- [Selected passage]:
Another World War II fascist connection is that William Joyce (a.k.a Lord Haw Haw) used to meet at the Midland with his boss Oswald Mosley, leader of the British Union of Fascists (a.k.a Baronet Mosley of Ancoats). Mosley’s ancestors had been the lords of the manor of Manchester for hundreds of years.

Wednesday, 15 August 2012

Indian Independence Day

Today, 15th August, is Indian Independence Day, granted in 1947. An opportunity then to use this photo of the entrance to the Bank of India on Newton St. There are a multitude of Indian connections in Manchester, from road names such as Bombay St and buildings like India House. Plus a long established Indian community and, of course, the many colourful sari shops and huge range of curry houses we all enjoy.

Tuesday, 14 August 2012

Taxi for Man City?

Once upon a time all taxis were black. The chequered taxi on the right advertises a hotel chain. The blue cab sports the badge of the richest football club in the world, Manchester City and, inevitably, their current sponsor. City are 2012 Premier League winners and 2011 FA Cup winners.

Like it or not, the name of Manchester is often synonymous worldwide with football. Sadly the past 20 years have seen club football at the top level in England sell its soul to the highest bidders. Triumphs now can only be hollow.

- [Task list]:
• A. Please print the Manchester passage word for word, starting at "Tuesday, 14 August" and ending at "FA Cup winners.".
• B. Translate this sentence from the Manchester passage into Spanish: "Once upon a time all taxis were black."
• C. According to the Manchester passage, whose badge does the blue cab sport?

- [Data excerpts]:
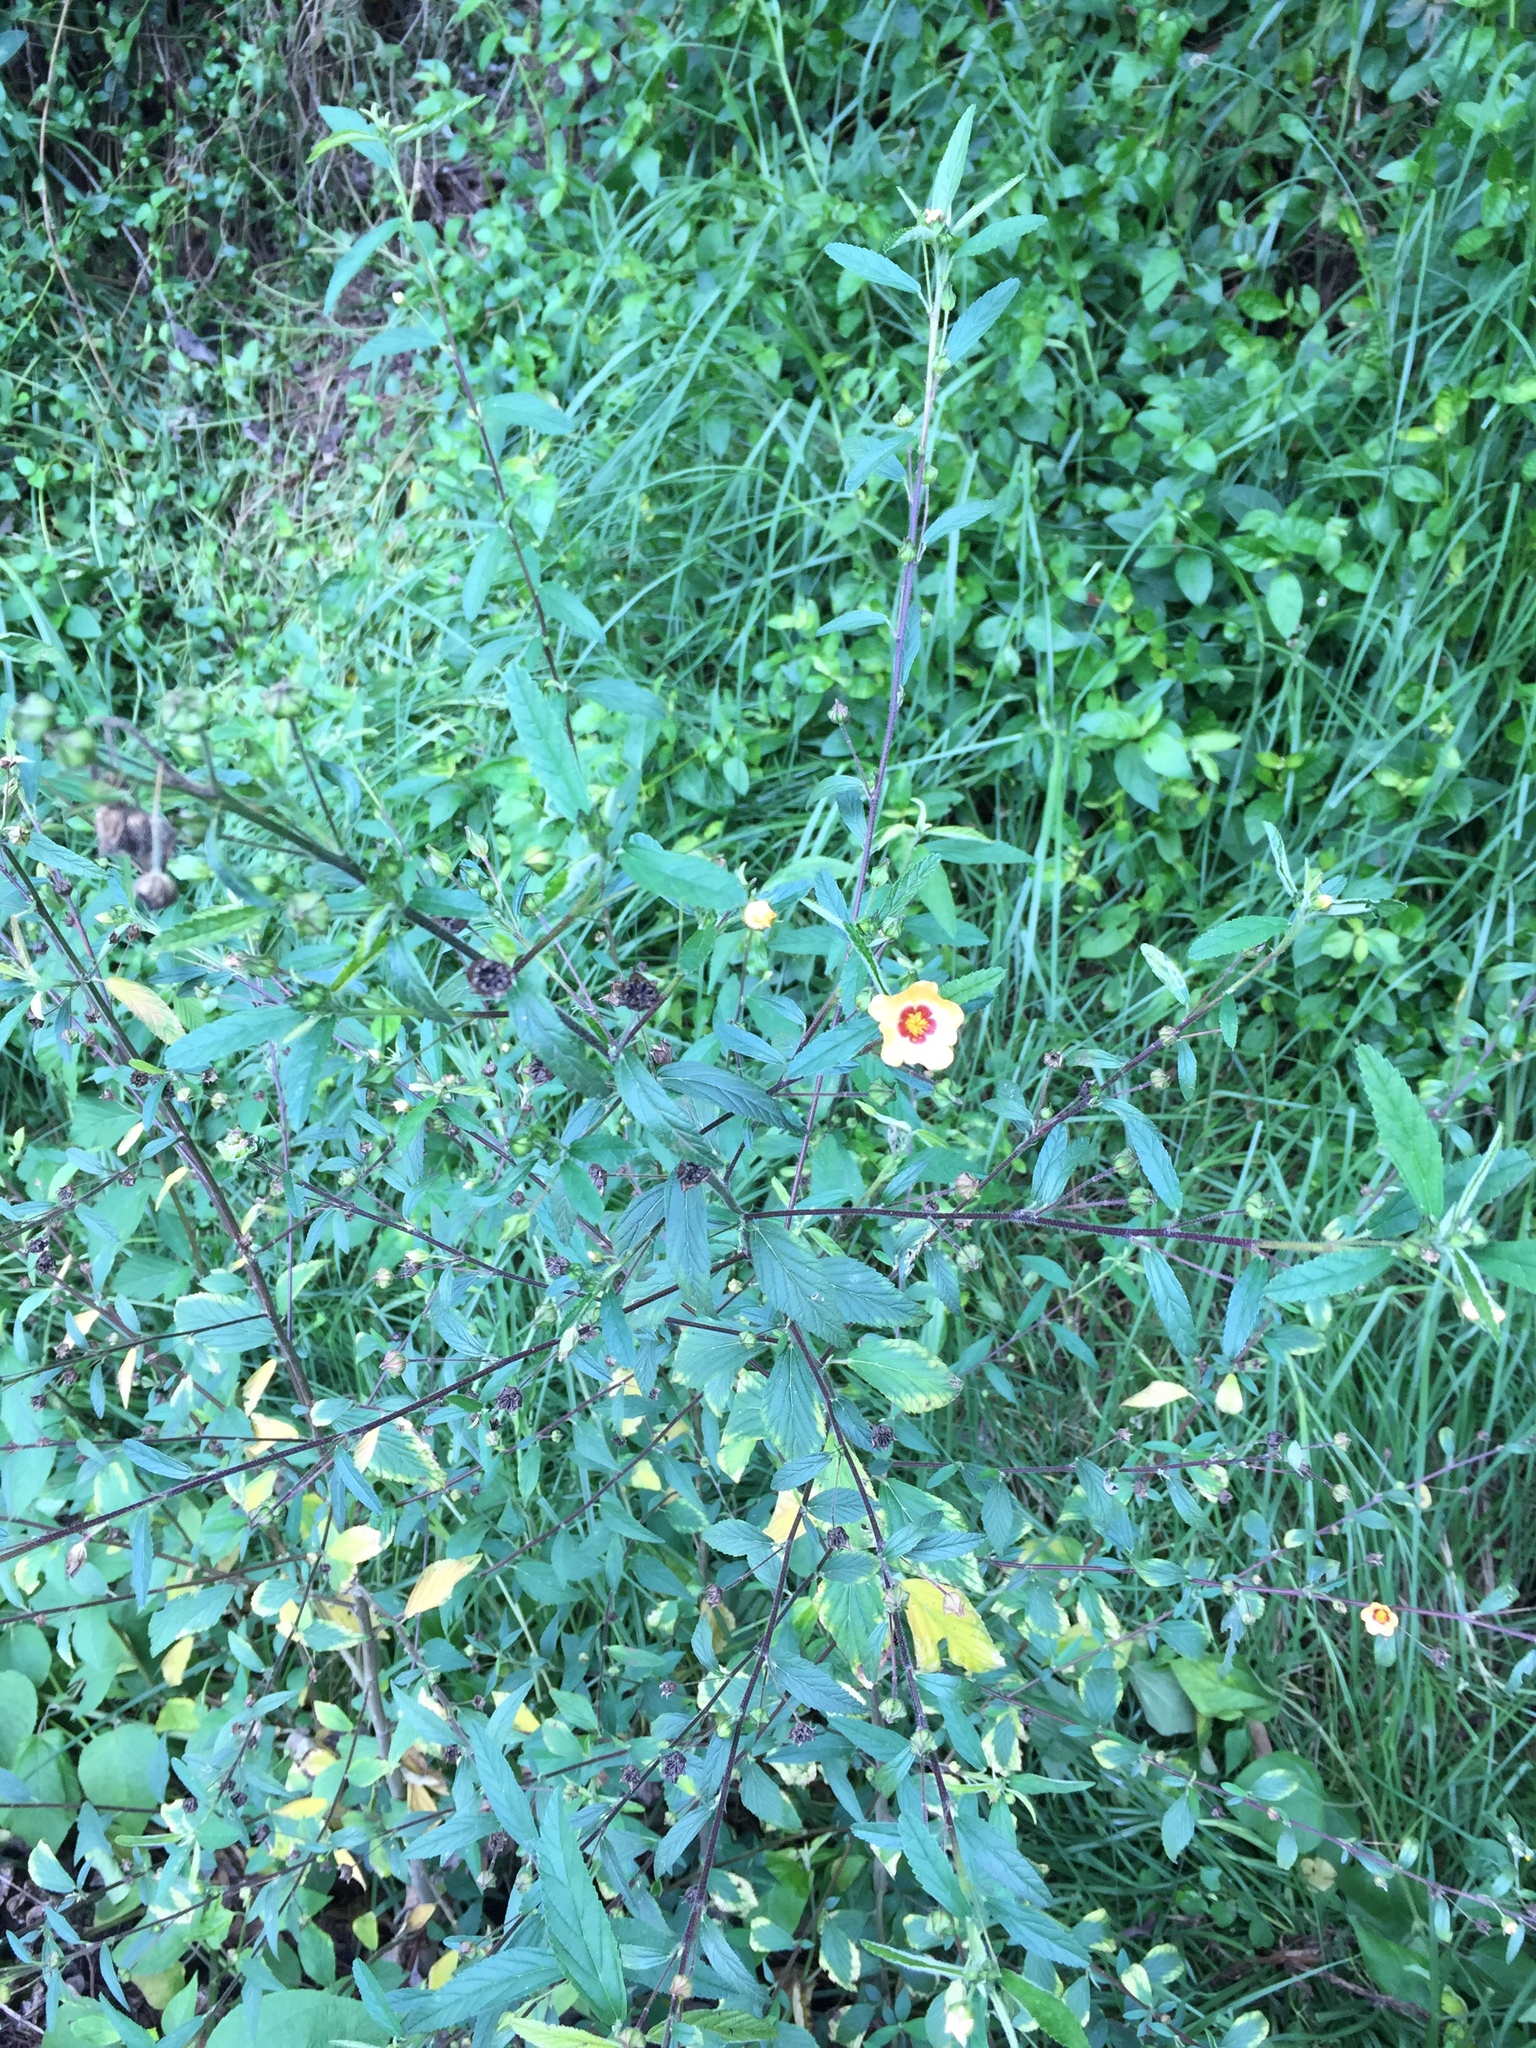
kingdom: Plantae
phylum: Tracheophyta
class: Magnoliopsida
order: Malvales
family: Malvaceae
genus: Sida
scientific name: Sida rhombifolia
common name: Queensland-hemp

- [Results for the exercise]:
• A.
Tuesday, 14 August 2012

Taxi for Man City?

Once upon a time all taxis were black. The chequered taxi on the right advertises a hotel chain. The blue cab sports the badge of the richest football club in the world, Manchester City and, inevitably, their current sponsor. City are 2012 Premier League winners and 2011 FA Cup winners.

• B. Hubo un tiempo en que todos los taxis eran negros.

• C. Manchester City's.